Dismiss Notice

Psst... Ready to join TalkBass and start posting, make new friends, sell your gear, and more?  Register your free account in 30 seconds.

Tune a guitar to itself?

Discussion in 'Basses [BG]' started by Syxx870621345, Mar 23, 2002.


  1. My old guitarist used to always say that you could tune your guitar to "itself". And then it would sound better and even stay in tune longer.
    If anyone's ever heard of this please explain, or send a link to where I could find out myself.
    Thanx

    chris
     
  2. old_skool

    old_skool

    Aug 17, 2000
    Milwaukee, WI
    I think they may have meant that if you get your lowest string ( E ) in tune and tune the others according to that it would be in tune with 'itself' better. IE 5th fret harmonic E string and 7th fret harmonic A string or 5th fret E and open A.
     
  3. He always said that you had to do it with the bridge, and messing with those things(whatever their called)
     
  4. JMX

    JMX Vorsprung durch Technik

    Sep 4, 2000
    Cologne, Germany
    Do you mean setting up intonation?
     
  5. um... maybe, he might not have known what he was talking about(or just named it wrong).
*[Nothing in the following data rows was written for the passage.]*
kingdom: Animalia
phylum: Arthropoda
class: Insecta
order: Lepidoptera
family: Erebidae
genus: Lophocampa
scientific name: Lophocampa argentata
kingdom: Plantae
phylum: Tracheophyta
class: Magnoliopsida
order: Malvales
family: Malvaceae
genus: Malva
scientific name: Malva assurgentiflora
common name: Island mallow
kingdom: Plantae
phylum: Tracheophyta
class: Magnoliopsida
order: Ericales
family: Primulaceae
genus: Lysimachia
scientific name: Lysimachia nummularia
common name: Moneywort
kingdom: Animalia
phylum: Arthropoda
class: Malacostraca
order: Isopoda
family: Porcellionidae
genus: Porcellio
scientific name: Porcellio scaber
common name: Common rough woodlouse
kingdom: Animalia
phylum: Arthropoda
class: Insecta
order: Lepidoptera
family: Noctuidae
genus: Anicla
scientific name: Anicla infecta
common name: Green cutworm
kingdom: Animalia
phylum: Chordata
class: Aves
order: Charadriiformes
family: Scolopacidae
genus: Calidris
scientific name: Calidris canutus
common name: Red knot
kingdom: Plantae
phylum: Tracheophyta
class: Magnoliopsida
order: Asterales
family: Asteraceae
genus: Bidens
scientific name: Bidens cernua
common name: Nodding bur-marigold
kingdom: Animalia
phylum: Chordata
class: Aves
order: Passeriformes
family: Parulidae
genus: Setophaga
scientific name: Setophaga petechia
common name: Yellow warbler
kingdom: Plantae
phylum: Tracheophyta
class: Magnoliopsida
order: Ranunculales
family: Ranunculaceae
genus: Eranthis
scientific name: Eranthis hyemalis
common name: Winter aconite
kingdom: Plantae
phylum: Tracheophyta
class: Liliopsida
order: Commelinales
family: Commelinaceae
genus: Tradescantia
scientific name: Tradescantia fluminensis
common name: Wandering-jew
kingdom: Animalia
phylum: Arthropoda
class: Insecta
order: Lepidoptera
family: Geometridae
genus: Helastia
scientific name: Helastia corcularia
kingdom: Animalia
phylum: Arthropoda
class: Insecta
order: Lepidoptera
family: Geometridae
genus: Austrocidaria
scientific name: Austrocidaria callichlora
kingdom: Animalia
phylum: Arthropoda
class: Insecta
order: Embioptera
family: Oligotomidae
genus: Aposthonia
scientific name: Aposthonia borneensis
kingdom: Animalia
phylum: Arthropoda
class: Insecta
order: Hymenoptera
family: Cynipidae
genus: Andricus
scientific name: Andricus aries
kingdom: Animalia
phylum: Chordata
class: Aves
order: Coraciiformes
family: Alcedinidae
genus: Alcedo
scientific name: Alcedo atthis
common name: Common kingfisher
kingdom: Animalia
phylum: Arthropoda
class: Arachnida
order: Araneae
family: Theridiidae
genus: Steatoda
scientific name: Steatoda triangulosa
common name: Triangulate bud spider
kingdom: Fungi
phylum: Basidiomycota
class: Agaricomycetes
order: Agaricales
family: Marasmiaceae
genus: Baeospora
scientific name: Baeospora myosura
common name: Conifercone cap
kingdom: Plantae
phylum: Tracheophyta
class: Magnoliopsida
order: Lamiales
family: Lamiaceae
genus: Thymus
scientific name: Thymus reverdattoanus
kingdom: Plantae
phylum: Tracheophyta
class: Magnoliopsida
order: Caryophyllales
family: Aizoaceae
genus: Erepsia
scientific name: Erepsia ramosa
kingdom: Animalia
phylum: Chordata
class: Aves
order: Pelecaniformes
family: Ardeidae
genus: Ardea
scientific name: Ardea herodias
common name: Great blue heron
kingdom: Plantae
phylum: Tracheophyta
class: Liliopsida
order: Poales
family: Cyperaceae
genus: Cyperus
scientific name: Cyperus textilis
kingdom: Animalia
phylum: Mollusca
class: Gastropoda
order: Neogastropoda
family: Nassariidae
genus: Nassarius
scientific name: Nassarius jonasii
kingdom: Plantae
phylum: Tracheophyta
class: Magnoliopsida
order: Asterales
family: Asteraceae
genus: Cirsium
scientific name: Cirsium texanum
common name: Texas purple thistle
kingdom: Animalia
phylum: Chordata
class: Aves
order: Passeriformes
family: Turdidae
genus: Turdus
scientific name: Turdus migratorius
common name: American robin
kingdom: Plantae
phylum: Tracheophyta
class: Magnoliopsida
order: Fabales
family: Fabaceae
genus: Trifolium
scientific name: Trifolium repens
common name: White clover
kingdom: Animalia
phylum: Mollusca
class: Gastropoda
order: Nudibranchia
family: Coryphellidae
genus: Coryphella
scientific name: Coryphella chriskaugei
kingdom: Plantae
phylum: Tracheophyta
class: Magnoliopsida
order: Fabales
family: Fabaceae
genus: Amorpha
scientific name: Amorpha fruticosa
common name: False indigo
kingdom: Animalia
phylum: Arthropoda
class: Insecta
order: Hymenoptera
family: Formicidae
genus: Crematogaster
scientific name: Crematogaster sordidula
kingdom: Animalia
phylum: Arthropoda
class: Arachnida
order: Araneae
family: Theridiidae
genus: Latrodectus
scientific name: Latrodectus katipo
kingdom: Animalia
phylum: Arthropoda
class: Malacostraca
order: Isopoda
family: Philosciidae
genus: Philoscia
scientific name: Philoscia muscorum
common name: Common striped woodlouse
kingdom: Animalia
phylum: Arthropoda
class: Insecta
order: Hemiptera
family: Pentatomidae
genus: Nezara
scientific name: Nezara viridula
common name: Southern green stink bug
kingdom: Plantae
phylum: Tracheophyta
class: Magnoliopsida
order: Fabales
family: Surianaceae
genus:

But in any case, yea sure, how do you do that?
     
  6. He may have had a B.C. Rich or a Jackson (there are others bvut i am not sure who al makes them) where you tighten the strings to almost in tune. Then lock the strings down with a lamp on the headstock side of the nut with a clamp. Then you have fine tuners at the bridge. I have only seen this on guitars and not bass but it may exist on bass as well. It is supose to be superior to just tuning with the tuners on the headstock and is meant to compete with headless guitars.
     
  7. JMX

    JMX Vorsprung durch Technik

    Sep 4, 2000
    Cologne, Germany
    Setting up intonation has nothing to do with locking vibrato systems and finetuners.

    Intonation:

    Play the harmonic at the 12th fret, e.g. on the G string, and tune it.
    Then play the fretted note at that fret. If that tone is sharp, move the bridge saddle away from the neck. If it's flat, move it towards the neck.
    Repeat until both notes are in tune.

    Repeat for every string.

    On a sidenote: Most locking vibrato systems (e.g. Floyd Rose) have finetuners so that you can tune the string without unlocking the lock at the nut and to enable compensating the change in tuning caused by locking the nut, which usually makes the string go sharp.
     
  8. I know that intonation has nothing to do with the locking vibrato system (although i didnt know thats what it is called). I meant that may have been what the original posters guitarist was taling about and not about intonation.